Tag Archives: guppy breeding

Baby Snails!


They are hatching as I write, plopping without a sound into the water from the egg sac above.  I can’t even post a photo; the tank has way too much algae, result of me insisting that no one disturb the snail eggs.  Or the pregnant guppies.

The baby snails are a translucent white, all of them; their colors won’t come in till later.  I think they’re the progeny of a gold snail and a black one, so it will be fun to see what sort of rainbow we get.  They’re about the size of a matchhead.  They remind me oddly of tiny toenails; that was what popped into my mind when I saw them scattered about the glass.  And then I noticed that they were moving.  New life!  Mazel tov.

All this unfettered reproduction in the house makes Tony a bit edgy, and of course I have no idea what to do with a slew of baby snails.  So far I count eight snaillets, but there were three egg clusters in all, laid at different times, so you can bet there are more to come.  In fact, just this evening I suddenly thought There are a hell of a lot of snails in that tank, and went on to count five full-grown snails.  We started with three.  So the shtupping and the toenails have been going on longer than I thought.

We have three pregnant guppies who have looked on the verge of popping for over a week, but the guppy fry have yet to be born.  The silvery guppy mama is so swollen she can hardly swim, so it won’t be long now.  And I have thirteen guppy fry, born on New Year’s Eve, in a little fry cup.  One of them looks like a cull — meaning a runt, one which probably won’t survive.  But the rest, if I let them get big enough before I put them into the main tank, look like keepers.  The generation of fry previous to that (of which three survived) included one little girl, who is of course pregnant already.  And did you know a guppy can get pregnant again within a few hours of giving birth?

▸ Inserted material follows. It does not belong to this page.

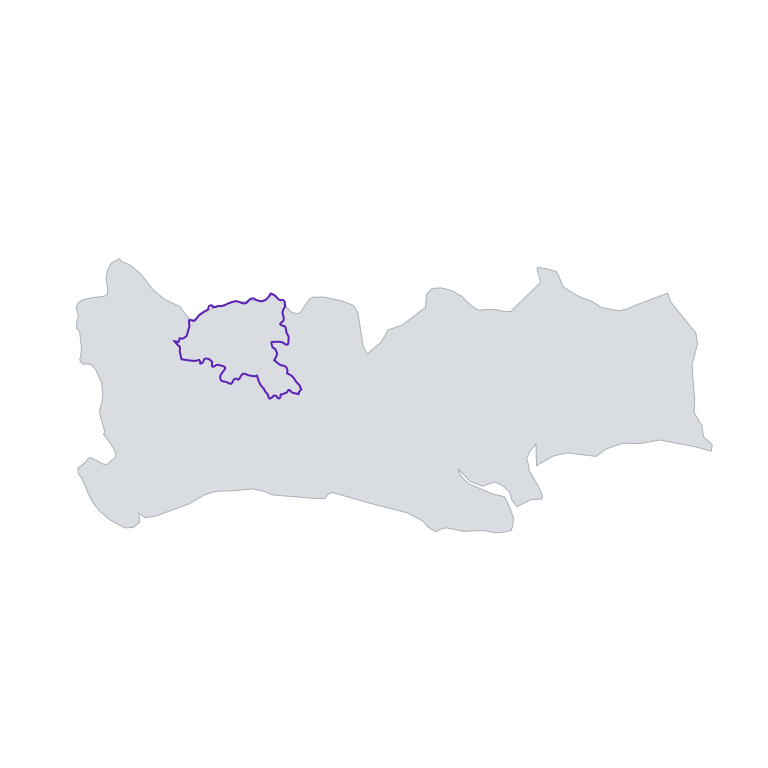 location of Guarda within Portugal, rotated 261°
{"feature_id": "PRT-753", "entity_name": "Guarda", "entity_type": "District", "adm_level": 1, "iso_a3": "PRT", "parent_name": "Portugal", "parent_adm1": "", "projection": "robinson", "projection_center": [-7.291, 40.712], "detail": "fine", "context": "in_parent", "style": "outline", "palette": "violet", "viewbox_px": 768, "rotation_deg": 261, "n_neighbors": 0, "source": "natural_earth", "source_scale": "10m", "svg_char_len": 5143}
<svg xmlns="http://www.w3.org/2000/svg" viewBox="0 0 768 768"><g transform="rotate(261 384 384)"><path d="M292.7,92.1L302.2,83.8L311.5,78.4L316.7,76.3L338.2,70.7L343.8,68.0L349.1,68.5L350.0,71.1L353.0,76.3L356.4,79.9L357.4,82.6L349.0,93.8L347.8,97.6L352.2,104.8L352.9,106.9L355.0,107.9L360.8,107.6L371.2,103.0L378.2,99.1L380.6,100.7L400.9,98.5L405.8,100.3L409.0,102.3L419.0,104.9L429.8,105.2L443.3,101.5L449.2,97.7L450.3,93.5L450.6,90.3L452.4,88.3L455.5,87.2L460.2,89.2L467.1,90.9L483.6,91.6L486.8,89.2L492.4,89.9L499.7,92.9L508.3,91.9L512.6,95.5L514.3,100.3L514.9,110.6L514.3,121.1L516.0,125.0L521.7,126.0L531.0,125.9L539.4,128.7L545.9,133.6L548.1,138.7L549.0,142.2L545.8,144.2L541.4,151.6L530.0,161.4L513.7,170.2L501.3,181.1L492.8,194.2L482.0,199.8L478.8,202.7L477.5,206.3L484.6,222.3L486.8,234.7L488.6,249.8L487.5,254.1L486.9,270.8L485.3,275.6L485.7,279.6L488.3,283.9L489.5,287.9L484.6,293.1L475.6,299.1L468.9,304.4L467.1,309.4L467.6,312.5L478.9,323.0L480.9,327.3L479.4,337.7L473.0,354.9L466.8,365.3L465.7,366.4L458.6,369.3L424.6,369.4L416.4,371.8L417.5,373.9L425.5,387.3L433.8,394.4L436.6,396.1L439.6,411.8L453.1,436.8L466.2,440.3L470.8,446.6L470.0,455.4L465.9,465.0L457.9,474.9L448.3,481.9L442.0,488.8L441.6,496.9L439.6,507.1L436.5,515.1L435.8,520.6L459.9,554.7L473.3,553.1L475.0,553.9L472.6,562.0L468.4,571.6L463.3,573.4L451.8,576.3L441.0,588.7L432.1,603.5L425.5,610.7L419.4,628.3L420.2,636.0L423.1,647.8L429.3,678.5L420.4,679.9L385.5,700.0L374.7,700.0L354.6,691.1L319.1,688.3L307.5,685.7L293.0,691.4L281.8,691.3L272.9,698.7L266.5,696.7L273.9,680.1L285.6,647.4L285.2,627.5L288.1,610.1L285.0,592.9L279.3,582.2L287.3,554.4L286.5,540.1L279.5,521.9L301.1,524.7L294.5,517.5L287.9,513.1L281.5,514.1L276.1,513.8L257.6,520.9L248.4,523.0L245.7,521.7L246.8,510.5L242.1,496.0L249.5,492.1L258.1,491.0L265.4,484.8L270.0,477.9L267.7,465.5L274.1,453.8L289.0,443.9L281.3,445.4L272.5,451.6L258.5,474.0L253.8,485.3L242.0,489.0L231.4,490.9L226.0,489.7L219.5,486.8L219.0,478.4L219.5,471.7L224.0,458.4L225.9,439.7L232.3,422.9L231.9,418.4L230.2,411.7L235.8,405.2L242.7,400.9L253.3,386.5L268.1,352.1L285.1,315.8L283.8,311.4L280.2,308.0L281.7,298.2L292.1,255.7L296.2,250.2L301.0,237.7L302.2,217.6L304.2,203.8L303.8,196.8L302.3,188.5L296.1,172.5L289.5,138.8L289.1,127.5L294.7,121.8L285.6,121.0L281.5,113.7L282.5,105.4L292.7,92.1Z" fill="#d9dde1" stroke="#a8b0b8" stroke-width="1"/><path d="M483.1,295.8L483.0,296.7L482.7,297.5L480.9,298.7L478.9,298.8L476.9,298.6L476.3,298.7L476.2,298.7L475.8,298.2L474.7,297.2L473.2,296.2L470.7,295.0L470.1,294.9L469.0,294.8L467.4,295.2L465.1,295.3L462.8,294.9L461.9,294.1L460.9,292.5L460.5,291.6L460.0,291.0L459.3,290.8L458.2,291.8L457.6,292.7L457.1,293.7L456.9,294.5L456.2,295.2L454.9,295.7L450.1,295.7L445.6,297.2L443.0,296.7L440.9,296.3L439.8,295.9L439.2,295.7L438.5,295.4L438.1,295.0L438.0,294.3L438.3,293.4L439.3,292.0L440.2,291.2L441.0,290.2L442.2,287.0L443.1,279.7L441.9,279.2L441.1,279.2L439.4,279.4L438.4,279.6L437.6,279.7L435.4,282.1L432.2,282.9L431.0,283.1L428.7,282.4L424.7,279.3L419.6,283.8L418.3,286.0L418.1,286.9L417.3,288.6L416.6,289.4L415.7,290.2L412.3,290.8L409.8,289.9L407.8,292.7L405.6,294.8L403.0,296.3L400.3,297.4L396.4,300.0L395.2,300.6L393.5,300.8L391.6,301.5L390.1,299.4L387.3,297.9L388.5,295.5L389.0,293.6L389.7,292.3L390.5,291.4L392.8,289.9L393.1,289.0L392.8,288.4L391.3,287.2L390.7,286.2L389.8,281.8L389.9,280.7L389.4,280.1L387.6,279.8L386.8,279.3L386.1,278.0L386.4,277.2L387.0,276.6L387.9,276.3L388.8,275.9L389.3,275.1L389.8,274.0L389.6,273.1L389.1,272.2L388.4,271.7L387.4,269.0L388.4,268.0L391.4,267.6L392.4,267.3L395.1,265.5L398.1,264.6L401.3,262.4L405.5,260.9L412.2,259.8L411.8,257.3L414.2,250.5L415.6,249.0L416.1,246.0L414.3,243.8L412.1,242.4L411.1,240.6L412.2,239.3L412.5,238.7L412.5,237.8L412.2,237.0L411.7,236.2L409.1,234.3L408.3,233.4L408.2,232.5L408.5,231.7L409.6,230.2L410.8,228.3L411.9,225.0L412.3,224.4L413.1,223.7L414.3,223.2L416.8,223.3L417.8,223.7L419.3,224.8L422.6,228.2L423.2,228.6L423.9,229.5L425.6,229.5L426.6,228.2L428.9,223.3L429.0,221.9L428.7,220.7L428.2,220.0L427.8,217.5L429.0,216.9L432.9,217.7L436.0,215.0L436.9,212.9L437.0,211.6L436.8,210.7L436.2,209.9L435.4,209.6L434.5,209.0L433.6,208.3L432.9,206.9L432.8,206.2L433.1,205.7L435.5,205.8L436.8,205.0L436.3,201.7L436.7,199.4L437.6,195.8L440.1,187.9L448.0,187.3L451.2,188.1L453.2,188.1L454.1,186.8L458.0,184.3L459.0,183.8L458.1,186.5L457.6,187.3L458.1,187.8L458.6,188.3L459.3,188.6L460.0,188.8L461.0,189.1L460.9,190.0L460.5,191.1L460.3,192.2L460.9,193.8L461.6,195.5L462.7,196.8L471.6,200.9L475.8,201.1L477.5,201.5L477.1,203.8L476.1,205.4L476.3,207.0L477.3,208.4L480.4,211.5L481.8,213.7L484.0,218.6L484.8,221.2L485.7,222.3L487.2,222.6L488.3,223.3L488.8,225.0L488.4,226.5L486.7,227.0L486.6,230.1L486.7,230.9L487.1,232.2L487.0,232.9L486.7,233.5L486.5,234.8L486.5,237.1L486.7,238.9L488.0,242.9L488.8,247.0L489.0,249.2L489.0,250.7L488.3,252.7L486.0,256.7L485.4,258.6L485.6,260.8L486.5,262.0L487.6,263.1L488.7,264.8L489.2,266.9L489.0,268.4L486.6,271.5L484.8,275.8L485.4,279.8L487.7,283.3L491.1,286.3L489.3,289.2L488.5,290.1L484.1,293.1L483.5,293.8L483.1,294.7L483.1,295.8Z" fill="none" stroke="#5b21b6" stroke-width="2"/></g></svg>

Meanwhile, the snails shtup on the glass as their toenail babies glide past so slowly you have to really stop and look to see the movement.  To be honest, there’s something a little obscene about all this fertilization and birth going on in my tank.  Imagine running an analysis on that water!  Twenty percent snail semen, ten percent placenta.  But I sort of like it.  Through all the bullshit of daily living, there is always fucking.  There is always birth.  There is always life.